Setelah turun lapangan,  KLHK mengenakan sanksi administrasi paksaan pemerintah antara lain memerintahkan penghentian seluruh operasi perusahaan tertanggal 21 April 2017.  Pada Selasa, 9 Mei 2017, KLHK menyerahkan surat keputusan sanksi administrasi kepada MPK.

”Kami telah memberikan sanksi administrasi paksaan pemerintah untuk langkah awal kepada MPK,” kata Rasio Ridho Sani, Dirjen Penegakan Hukum KLHK kepada Mongabay, melalui pesan singkat.

Rosa Vivien Ratnawati, Direktur Pengaduan Pengawasan dan Pengenaan Sanksi Administrasi, Direktorat Gakum KLHK menyebutkan, sanksi paksaan pemerintah ini untuk penyelamatan lingkungan hidup.

”Kita ga mau kalau lingkungan rusak, maka segera kita lakukan. Kalau melalui gugatan pidana dan perdata, akan jadi celah perusahaan jalan terus sampai inkraht,” katanya.

Dalam surat itu, tertulis ada empat butir pemulihan lingkungan harus dengan segera dijalankan MPK yang harus perusahaan tuangkan dalam laporan pada KLHK.

Poin-poin sanksi itu, kata Vivien, pertama, perusahaan harus menghentian operasional keseluruhan pada lokasi pemanfaatan gambut sesuai peraturan UU berlaku, paling lama satu hari kalender dari surat ini diterima. Kedua, KLHK pun memerintahkan penimbunan atau penutupan kanal yang telah dibuka paling lama 20 hari kalender. Ketiga, MPK perlu memberikan status perizinan seluruh kegiatan usaha pemanfaatan hasil hutan kayu dalam hutan alam atas areal hutan produksi sekitar 48.440 hektar di Kalbar.

”Itu perlu dilaporkan sekitar tujuh hari kalender.” Laporan perlu disertakan penjelasan upaya dalam pemanfaatan dan perlindungan serta pengamanan hutan perusahaan.

Selanjutnya, atas laporan MPK akan ditindaklanjuti melalui pengawasan lapangan oleh tim pengawas Gakum KLHK.

KLHK, katanya sebatas memberi sanksi administrasi dulu, belum melangkah ke gugatan pidana atau perdata. ”Kami masih meminta memperbaiki ini dahulu, penyelamatan lingkungan penting, (ajukan gugatan pidana atau perdata) masih tidak tahu. Bukan berarti tak mungkin, sementara ini belum,” katanya.

Vivien menegaskan, kala MPK pada waktu jatuh tempo belum melakukan apa-apa akan ada sanksi administrasi lebih berat, baik pembekuan maupun pencabutan izin, tanpa melalui mekanisme teguran.

» YANG HARUS DIKERJAKAN: Teruskan teks tentang sanksi administrasi KLHK terhadap MPK di atas, dimulai setelah kalimat terakhirnya. Entri-entri di bawah ini adalah bahan tersendiri yang terpisah dari teks tentang sanksi KLHK terhadap MPK.

» KUMPULAN ENTRI:
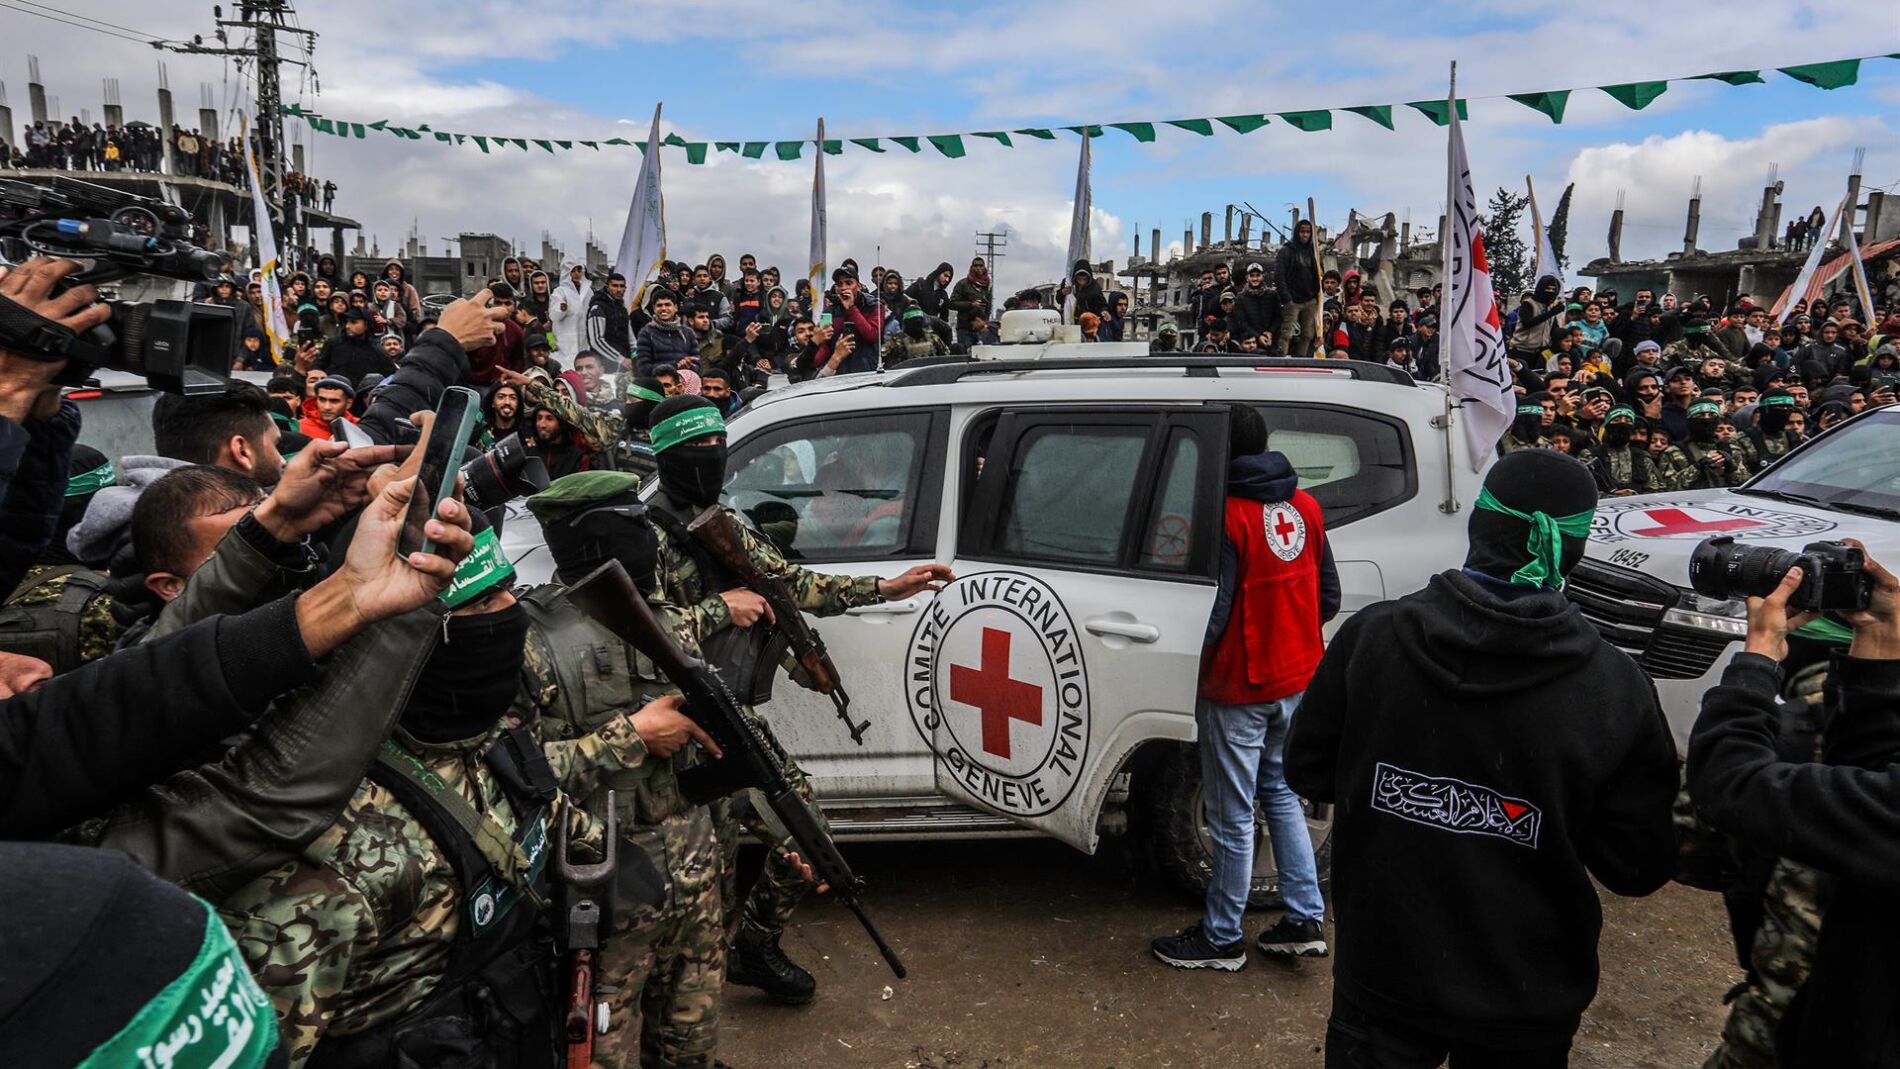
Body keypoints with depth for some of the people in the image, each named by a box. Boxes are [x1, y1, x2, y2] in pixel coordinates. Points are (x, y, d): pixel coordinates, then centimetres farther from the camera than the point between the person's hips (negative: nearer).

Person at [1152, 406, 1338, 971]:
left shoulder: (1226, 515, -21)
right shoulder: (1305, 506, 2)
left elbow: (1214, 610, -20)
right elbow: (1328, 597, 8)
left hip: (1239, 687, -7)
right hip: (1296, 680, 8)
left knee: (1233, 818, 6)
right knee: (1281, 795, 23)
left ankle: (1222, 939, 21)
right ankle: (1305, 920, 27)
--
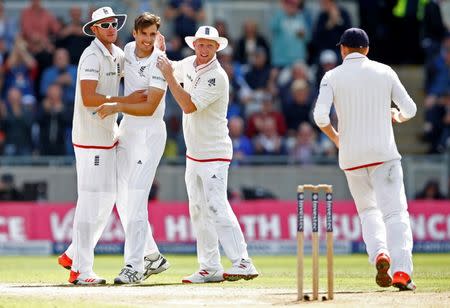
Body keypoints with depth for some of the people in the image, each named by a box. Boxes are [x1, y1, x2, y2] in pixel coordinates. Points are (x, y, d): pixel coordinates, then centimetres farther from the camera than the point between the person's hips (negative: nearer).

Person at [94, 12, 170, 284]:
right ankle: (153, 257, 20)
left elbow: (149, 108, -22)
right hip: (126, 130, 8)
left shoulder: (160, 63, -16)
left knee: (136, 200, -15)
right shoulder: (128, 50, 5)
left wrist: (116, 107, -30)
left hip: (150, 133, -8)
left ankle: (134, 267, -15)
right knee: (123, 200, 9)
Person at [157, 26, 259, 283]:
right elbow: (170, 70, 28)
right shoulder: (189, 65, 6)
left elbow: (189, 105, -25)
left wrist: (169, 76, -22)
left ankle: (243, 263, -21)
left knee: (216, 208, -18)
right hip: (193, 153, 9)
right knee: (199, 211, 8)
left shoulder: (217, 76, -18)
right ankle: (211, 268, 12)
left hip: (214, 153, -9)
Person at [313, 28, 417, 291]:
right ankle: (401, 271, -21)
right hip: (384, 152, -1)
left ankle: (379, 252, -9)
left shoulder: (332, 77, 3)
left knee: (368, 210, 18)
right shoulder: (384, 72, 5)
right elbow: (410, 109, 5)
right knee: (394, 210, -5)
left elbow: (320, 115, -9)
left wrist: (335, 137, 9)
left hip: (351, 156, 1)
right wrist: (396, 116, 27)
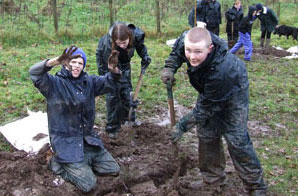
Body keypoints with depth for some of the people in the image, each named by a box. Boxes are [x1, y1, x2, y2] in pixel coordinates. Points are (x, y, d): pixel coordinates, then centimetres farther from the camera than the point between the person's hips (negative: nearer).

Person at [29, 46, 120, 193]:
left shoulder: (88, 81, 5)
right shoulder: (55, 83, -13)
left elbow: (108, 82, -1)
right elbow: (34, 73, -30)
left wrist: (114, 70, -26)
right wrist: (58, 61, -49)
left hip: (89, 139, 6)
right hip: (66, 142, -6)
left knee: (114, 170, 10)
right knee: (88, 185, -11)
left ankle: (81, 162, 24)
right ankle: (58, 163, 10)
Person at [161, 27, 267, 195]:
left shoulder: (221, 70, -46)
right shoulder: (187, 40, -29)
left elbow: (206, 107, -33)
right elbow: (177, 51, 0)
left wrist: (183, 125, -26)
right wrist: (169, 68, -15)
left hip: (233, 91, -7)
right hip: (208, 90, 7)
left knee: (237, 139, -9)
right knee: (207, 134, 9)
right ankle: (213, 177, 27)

» HASIL YANG DIHARAPKAN:
”Tapi kalau kita melihat ada willingness, misal, mereka telah melakukan tapi waktu kurang, bisa saja diperpanjang, keputusan akan diambil berdasarkan laporan dari perusahaan nanti.”

Sebelum itu, Greenpeace Indonesia bersama Wetlands Internasional dan Yayasan Inisiasi Alam Rehabilitasi Indonesia (Yiari) melaporkan penghancuran hutan gambut di lansekap ini oleh MPK kepada Direktorat Jenderal Penegakan Hukum (Gakkum), KLHK pada 2 Maret 2017.

Laporan melampirkan bukti pelanggaran terhadap Surat Edaran Menteri KLHK (soal perubahan atas PP No 71/2014 tentang Perlindungan dan Pengelolaan Ekosistem Gambut) yang dilakukan MPK.

Mereka menyerahkan hasil citra satelit overlay dengan peta indikatif restorasi ekosistem gambut Badan Restorasi Ekosistem (BRG). Foto-foto pembukaan kanal lebar 16 meter  dalam empat meter sepanjang lebih enam pada Januari 2017, mereka sertakan kepada KLHK.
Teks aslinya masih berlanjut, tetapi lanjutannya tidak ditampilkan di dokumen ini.